[Texto proporcionado]
Esa risa traviesa de la luz, por María Negro

 


A los siete años, mi hijo tuvo un grave accidente en uno de sus ojos. En los primeros momentos, uno como adulto trata de ser expeditivo y de colaborar lo posible con los profesionales, y todo se hace en shock, con la realidad cayendo despacio y el miedo, el mucho miedo comiendo desde adentro. 

Como no estaba inconsciente, me pidió que les avisase a sus tres amigas. Tuve fuerzas para hablar con una sola de las madres, la mamá de Serena, y con la pediatra de cabecera. La pediatra llegó al hospital en pocos minutos, con un blíster de calmantes para que me acompañasen, a discreción. La mamá de Serena y Serena llegaron un poquito más tarde. Sere traía para Lichi su peluche de dormir, por si algo le daba miedo en la cirugía. Todavía lo tenemos. 

La cirugía fue extensa, mucho más si sabemos que comienza desde el momento en que el cuerpo pequeño del hijo abandona la conciencia bajo la anestesia, en nuestros brazos, y entonces el terror tiene otra dimensión, tiene peso, y se le exige a la confianza en la vida, en los médicos, que ocupe todo ese enorme espacio que no tiene más nombre. Mi tía rezaba cerca de la puerta del quirófano, y lo hubiese hecho dentro si la hubiesen dejado. Seis horas más tarde, mi hijo despertó sin saber que había perdido la visión en el ojo accidentado. La noticia se dio en pequeñas dosis pero no pudo evitar el golpe.
[/Texto proporcionado]
Actividad.
Copia el fragmento del texto sobre el accidente del hijo desde "Esa risa traviesa" hasta "Todavía lo tenemos.", ambos incluidos. Cambia "pediatra" por "doctora".
[Información proporcionada]
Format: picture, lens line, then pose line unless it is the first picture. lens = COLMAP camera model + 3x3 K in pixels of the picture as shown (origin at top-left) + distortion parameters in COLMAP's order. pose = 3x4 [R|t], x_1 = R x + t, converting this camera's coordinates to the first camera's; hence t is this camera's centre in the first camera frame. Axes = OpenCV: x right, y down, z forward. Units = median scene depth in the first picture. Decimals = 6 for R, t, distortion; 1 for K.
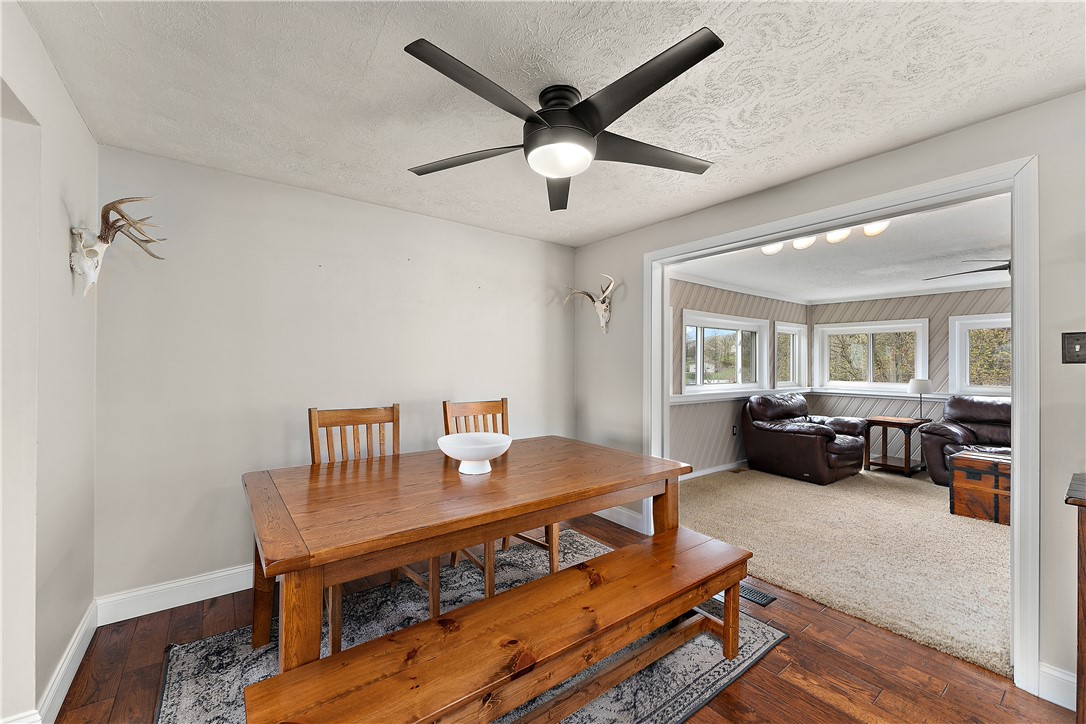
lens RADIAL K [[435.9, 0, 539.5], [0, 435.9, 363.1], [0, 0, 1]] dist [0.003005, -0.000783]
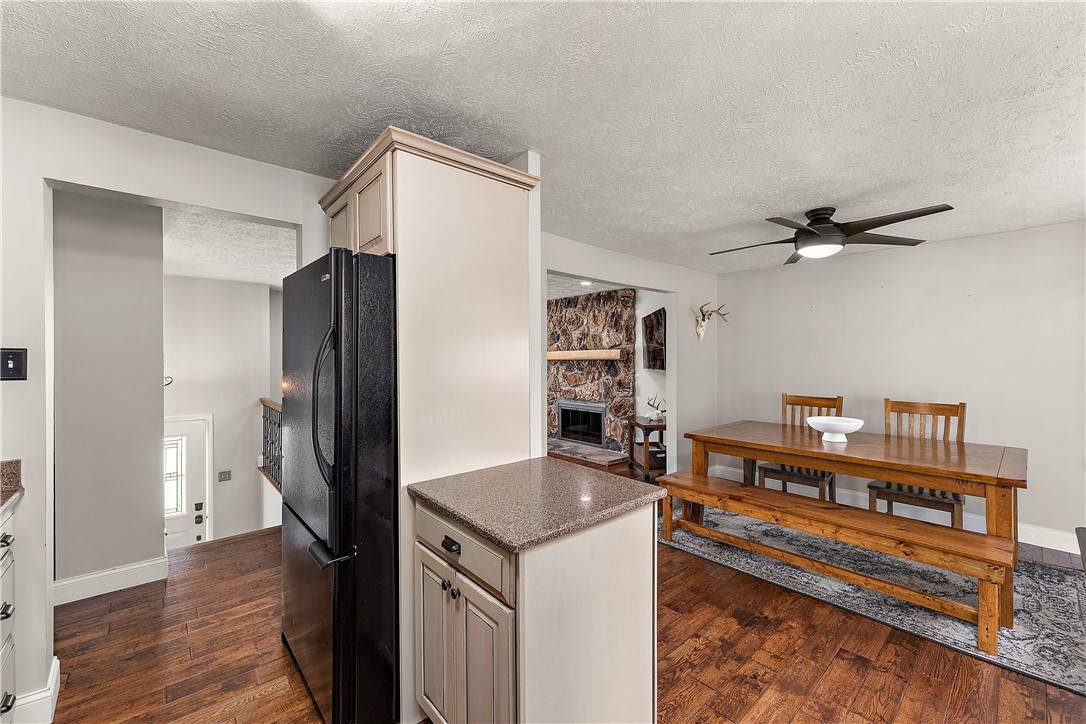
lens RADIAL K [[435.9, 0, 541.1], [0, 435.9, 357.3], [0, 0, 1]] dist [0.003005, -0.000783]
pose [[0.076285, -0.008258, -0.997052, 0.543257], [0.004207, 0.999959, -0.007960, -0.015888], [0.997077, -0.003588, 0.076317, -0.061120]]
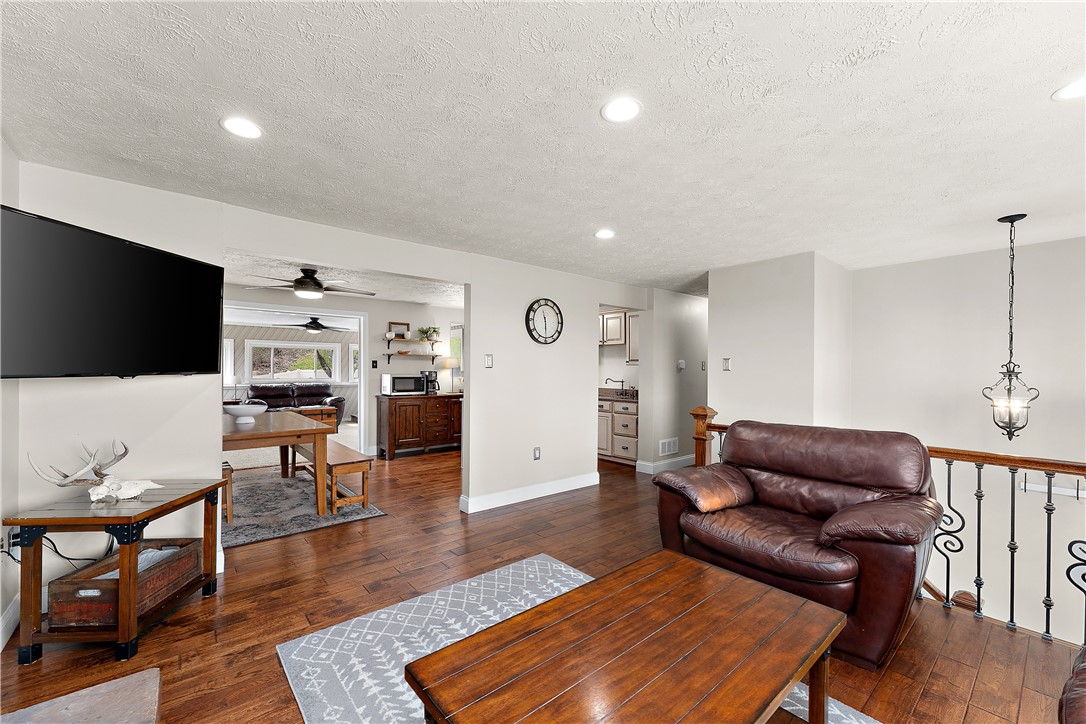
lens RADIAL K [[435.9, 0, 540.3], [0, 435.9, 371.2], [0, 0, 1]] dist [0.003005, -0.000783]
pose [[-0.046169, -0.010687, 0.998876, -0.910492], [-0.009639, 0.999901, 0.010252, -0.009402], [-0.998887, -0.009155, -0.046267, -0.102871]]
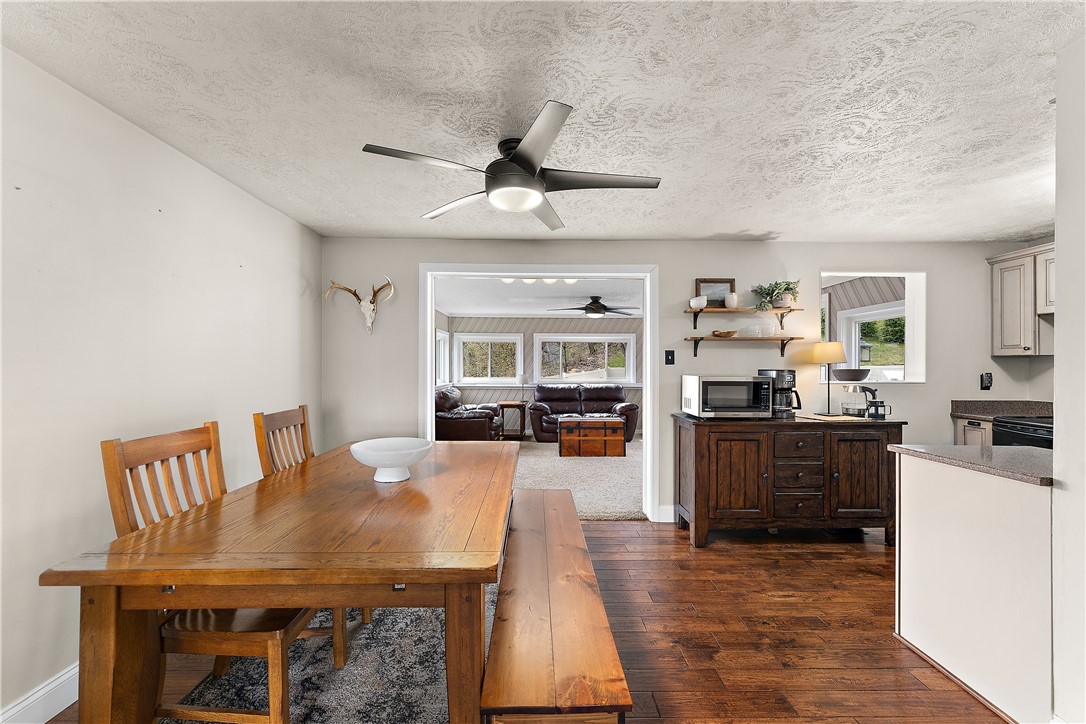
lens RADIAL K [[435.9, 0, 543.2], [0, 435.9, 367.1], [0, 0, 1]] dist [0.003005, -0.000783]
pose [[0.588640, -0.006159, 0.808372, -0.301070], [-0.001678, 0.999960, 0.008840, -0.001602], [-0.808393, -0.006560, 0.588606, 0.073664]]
[/Información proporcionada]
[Información proporcionada]
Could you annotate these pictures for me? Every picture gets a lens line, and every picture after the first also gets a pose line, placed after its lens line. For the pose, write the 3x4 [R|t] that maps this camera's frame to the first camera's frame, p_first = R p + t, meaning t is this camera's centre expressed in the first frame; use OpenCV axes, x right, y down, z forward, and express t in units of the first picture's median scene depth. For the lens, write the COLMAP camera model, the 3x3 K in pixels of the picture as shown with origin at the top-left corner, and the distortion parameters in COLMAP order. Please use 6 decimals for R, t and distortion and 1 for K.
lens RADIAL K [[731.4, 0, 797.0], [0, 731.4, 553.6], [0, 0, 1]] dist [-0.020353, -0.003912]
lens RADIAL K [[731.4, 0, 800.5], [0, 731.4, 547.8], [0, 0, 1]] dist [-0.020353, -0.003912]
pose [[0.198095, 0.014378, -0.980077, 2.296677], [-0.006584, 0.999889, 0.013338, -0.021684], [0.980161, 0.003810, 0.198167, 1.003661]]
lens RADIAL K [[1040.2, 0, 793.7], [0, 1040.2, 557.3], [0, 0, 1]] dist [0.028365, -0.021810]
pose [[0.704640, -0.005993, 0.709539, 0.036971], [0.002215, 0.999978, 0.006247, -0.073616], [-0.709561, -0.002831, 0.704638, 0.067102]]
[/Información proporcionada]
Respuesta del ejercicio.
Esa risa traviesa de la luz, por María Negro

 


A los siete años, mi hijo tuvo un grave accidente en uno de sus ojos. En los primeros momentos, uno como adulto trata de ser expeditivo y de colaborar lo posible con los profesionales, y todo se hace en shock, con la realidad cayendo despacio y el miedo, el mucho miedo comiendo desde adentro. 

Como no estaba inconsciente, me pidió que les avisase a sus tres amigas. Tuve fuerzas para hablar con una sola de las madres, la mamá de Serena, y con la doctora de cabecera. La doctora llegó al hospital en pocos minutos, con un blíster de calmantes para que me acompañasen, a discreción. La mamá de Serena y Serena llegaron un poquito más tarde. Sere traía para Lichi su peluche de dormir, por si algo le daba miedo en la cirugía. Todavía lo tenemos.